Before prescribing stimulants to children or adolescents with ADHD, complete an in-depth cardiac history and physical examination, as recommended by the AHA and AAP (TABLE),2,3 to identify conditions that increase the likelihood of SCD, such as hypertrophic cardiomyopathy (HCM), long QT interval syndrome (LQTS), and preexcitation syndromes such as Wolff-Parkinson-White syndrome (WPW).
Confirm, for instance, that your patient has a normal heart rate, rhythm, and BP, and no pathological murmurs. In a survey of families with a child or young adult who had sudden cardiac arrest, 72% reported the patient had at least one cardiovascular symptom within 19 to 71 months of SCD, and 27% reported having a family member with a history of SCD before age 50.12 For patients with no such complaints or family history, the news is good. Two large studies found that in the absence of any suspected or overt cardiac disease, children with ADHD who were receiving stimulant therapy had no increased risk of SCD.13,14
What about patients with this common heart problem? Physicians face a dilemma when a stimulant is needed and the patient has a common acyanotic congenital heart lesion, such as a small atrial or ventricular septal defect, which is considered nonlethal. Based on limited data, there is no evidence that the risk of SCD is higher when these patients take stimulants.15
Should you order that EKG—or not?
Currently, the AHA still favors an EKG, though in a correction to its original statement, it adjusted the language to say that EKG could be “useful,” in addition to an in-depth cardiac history and physical examination.16
Opposition to routine EKG screening in these patients stems from the procedure’s extremely low yield and relatively high false positive findings, which may result in higher financial and psychological burdens for patients and families. Thomas et al17 reported that at a single center, the number of EKGs ordered with an indication of “stimulant medication screening” quadrupled during 2009, the year after the AHA published its recommendations. Of 372 patients referred for EKG, 24 (6.4%) had abnormal findings and 18 were referred for further evaluation, but none were found to have cardiac disease. ADHD therapy was delayed in 6 patients because of the EKG.

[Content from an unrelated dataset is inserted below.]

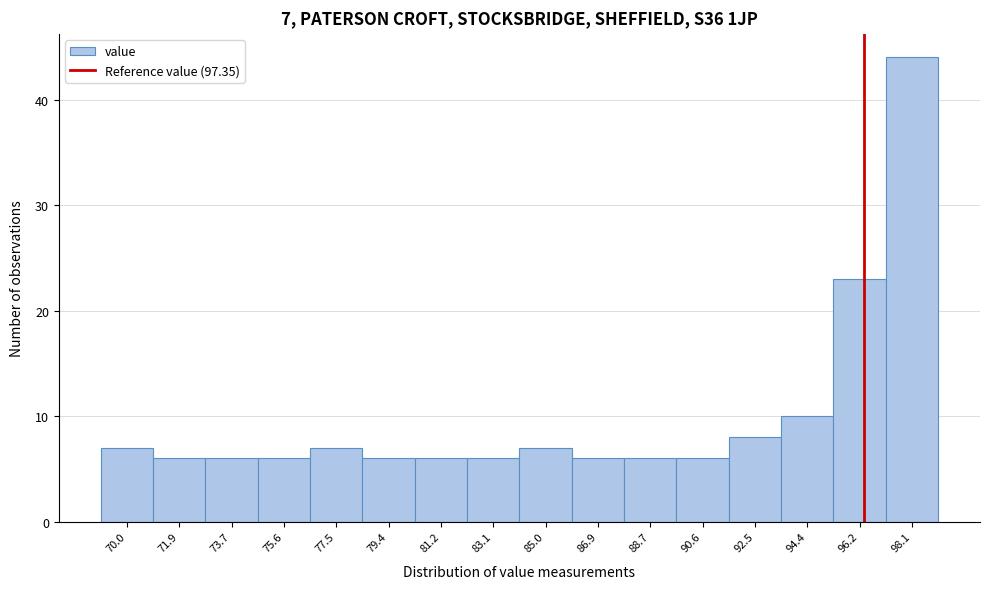

Reading left to right, what are all the values shown in this chart?

70.0=7	71.9=6	73.7=6	75.6=6	77.5=7	79.4=6	81.2=6	83.1=6	85.0=7	86.9=6	88.7=6	90.6=6	92.5=8	94.4=10	96.2=23	98.1=44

In a similar evaluation of 1470 ADHD patients ages 21 years and younger, Mahle et al18 noted that 119 patients (8.1%) had an abnormal EKG, 78 of whom (65%) were already receiving stimulants. Five patients had cardiac disease, including 2 who had a preexcitation syndrome. Overall, the positive predictive value was low (4.2%).18 Other research, including a study lead by one of this article’s authors (SKM), has found similar increases in the number of EKGs ordered for patients with ADHD.19
Cost vs benefit. In the Mahle et al18 study described above, the mean cost of EKG screening, including further testing for patients with abnormal initial results, was $58 per child. The mean cost to identify a true-positive result was $17,162.18
In 2012, Leslie et al20 used simulation models to estimate the societal cost of routine EKG screening to prevent SCD in children with ADHD. Their findings: The cost would be high relative to its health benefits—approximately $91,000 to $204,000 per life year saved. Furthermore, these researchers found that ordering an EKG to screen for 3 common cardiac conditions linked to SCD (HCM, WPW, and LQTS) would add <2 days to a patient’s projected life expectancy.20
Our recommendations
We believe stimulants can safely be used in the treatment of children and adolescents with ADHD, given the evidence that suggests a low risk of SCD. That said, it is prudent to avoid prescribing stimulants for children who have an underlying condition that may deteriorate secondary to increased blood pressure or heart rate.
We agree with the current AHA and AAP recommendations that physicians should obtain an in-depth cardiac history and physical examination, with emphasis on screening for cardiac disorders that may put a child at risk for SCD, such as HCM, LQTS, and preexcitation syndromes. For instance, a history of a family member with palpitations should prompt an EKG, which may reveal familial preexcitation syndrome. Similarly, an EKG is in order if you suspect LQTS based on a parent’s description of a family member’s death after hearing a loud noise, such as fireworks.
It often takes active probing to uncover a history of sudden death in the family that a parent may not consider relevant. For example, one of the authors (SKM) cared for a 6-year-old boy who presented with a history of syncope after his hand got caught in a door jam. On further probing, his mother revealed that her father had died at age 30 while he was taking astemizole, an allergy drug known to prolong the QT interval. Subsequent EKGs revealed that both the boy and his mother had LQTS.